Words often hide within themselves a secret. When we look for these secrets, the words begin to speak to us at a deeper level of understanding. The word to suffer means to bear or to hold – from below. Suffering is making a burden out of something. Suffering is wishing a fact to be different instead of paying attention to “what is”. Suffering is to resist, to hold one’s breath, to harden, to be fearful and to worry, but the moment you pay attention, suffering stops and the energies begin to flow.
Most people are very attached to their suffering. We are not taking away one’s right to suffer in discussing the nature of suffering.
One of the primary reasons we suffer is because we forget that at the root of all suffering is the choice to put an end to it.

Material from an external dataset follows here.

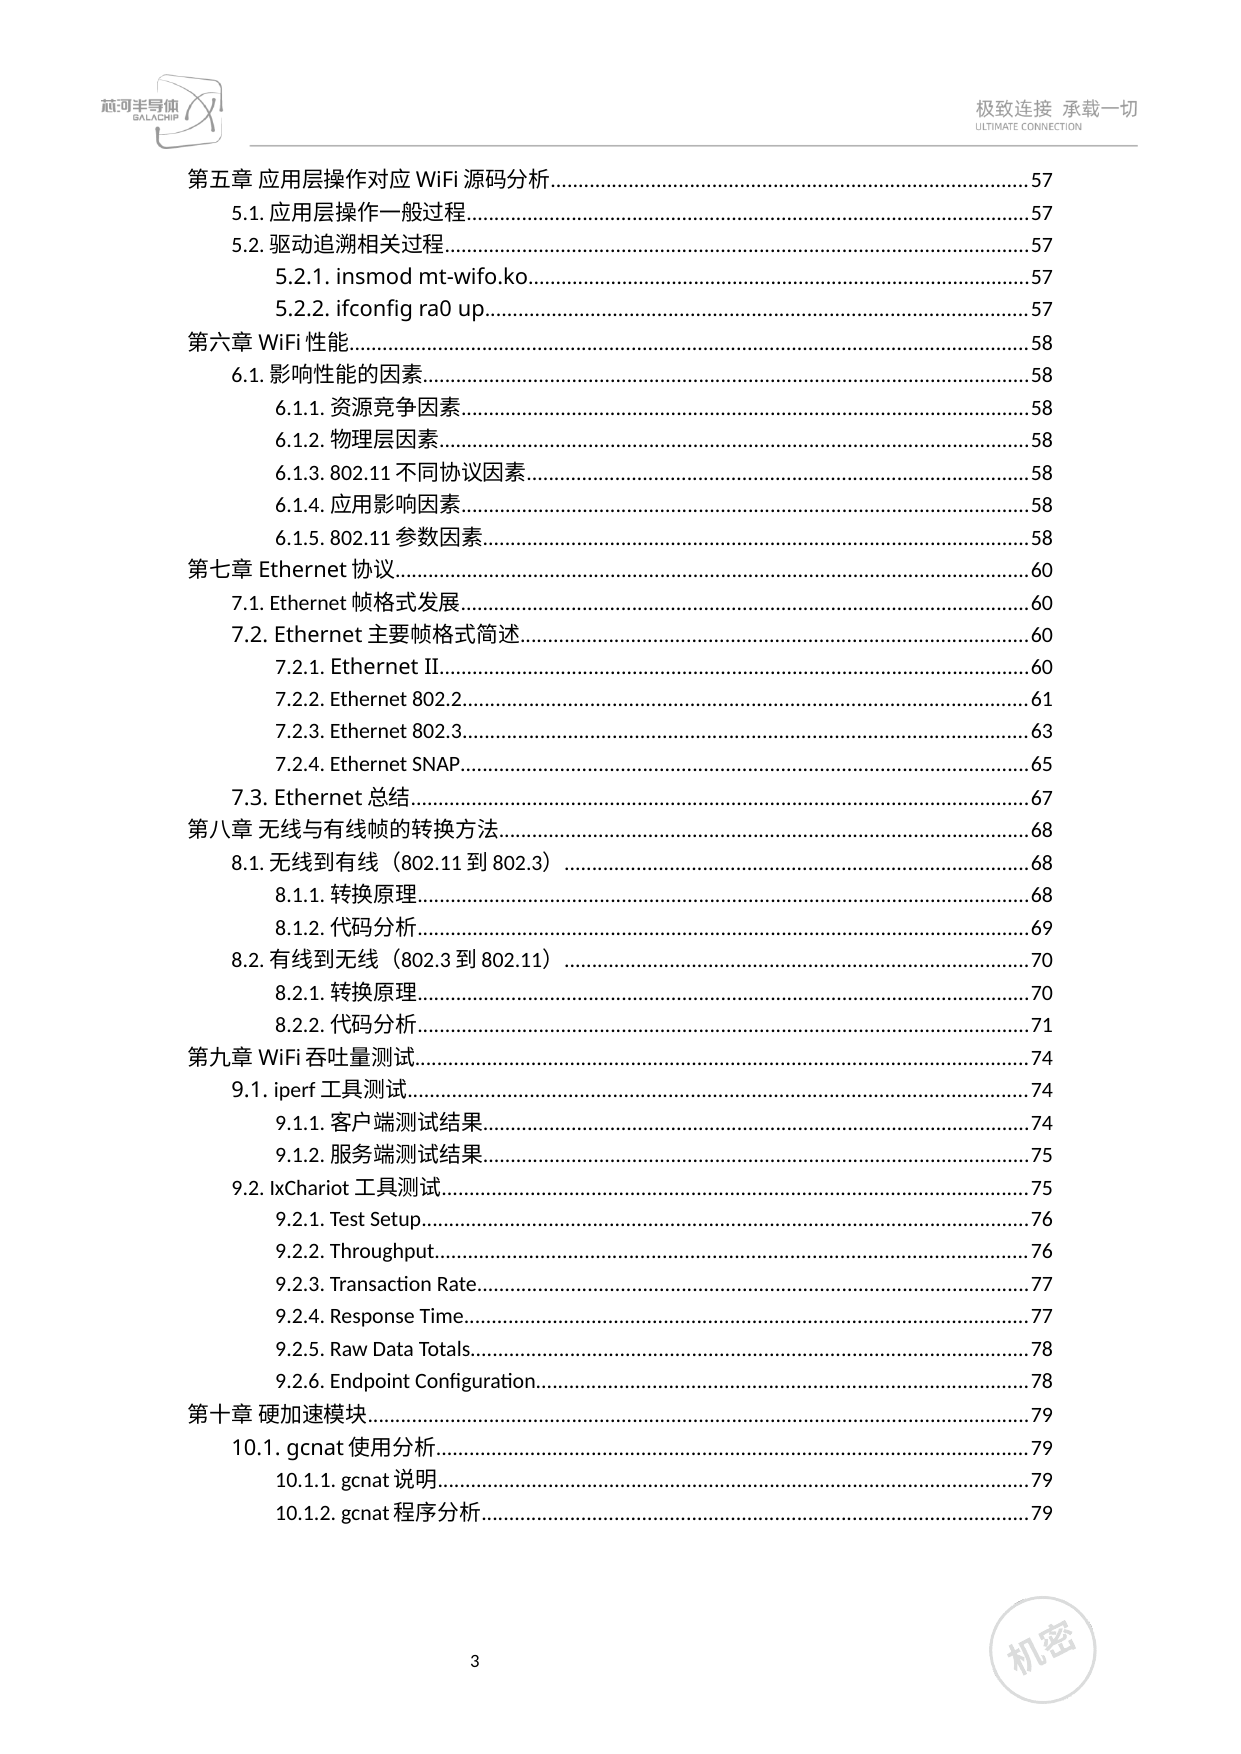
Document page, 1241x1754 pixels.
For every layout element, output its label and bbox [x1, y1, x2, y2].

picture [101, 74, 1139, 149]
picture [971, 1578, 1115, 1722]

But it is not so simple, is it? In order to really be aware of this choice we need to first discover the difference between pain and suffering. Pain is for every sentient being, but suffering is a choice. Not suffering is not the denial of pain, but it is simply denial of suffering and of creating more suffering to others. It is the understanding that “I have a choice. I am free to breathe. Now, what am I going to do about it? Will I continue to hold on to “my” suffering?”
Guruji Iyengar said “Yoga teaches us to cure what need not be endured and endure what cannot be cured.”
For creating a sense of consensus in our discussion, we are talking about psychological suffering that is caused through pains (at whatever level of being the pain might be, be it physical pain, mental pain or psychological pain).
Suffering begins when there is a feeling of disconnection and a fragmentation. A void is felt. For some reason, this feeling makes us very uneasy, and instead of looking at it, we look away or distract ourselves. The link between the Human and the Being is lost. We forget hence that we are Human-Beings. We have the human side, but we also have the Being in us, the consciousness. This void, it needs attention. It needs us to look at it as it is, without wanting to change it. This attention is love. We are not talking about personal love or the love of a personality. All that is different from this. The love that is found in attending to something without wanting to change it, is of a very different quality. In such an attention, there is transformation of that which is watching and that which is being watched. So can we look more carefully?
When we understand that at the heart of all pain is a teaching, it obliges us to pay attention to what is happening. The subtle always alters the gross. This is the way of Nature. So can we pay attention to the subtle? Can we dig a bit deeper? Can we hold the question a bit longer, without seeking a conclusion, an answer, because that inevitably tramples the question? Can we breathe a bit slower? Think a bit slower? Can we become free from wanting to find a solution to the human problem? Can we observe without the frontal brain becoming hard and over analyzing? If we can, then the pain becomes the teacher and not a cause for suffering. The birth of attention and the knowledge of the subtle, is the death of suffering. They cannot co-exist.
So why do you suffer? Have you ever asked yourself this question? Ask it now.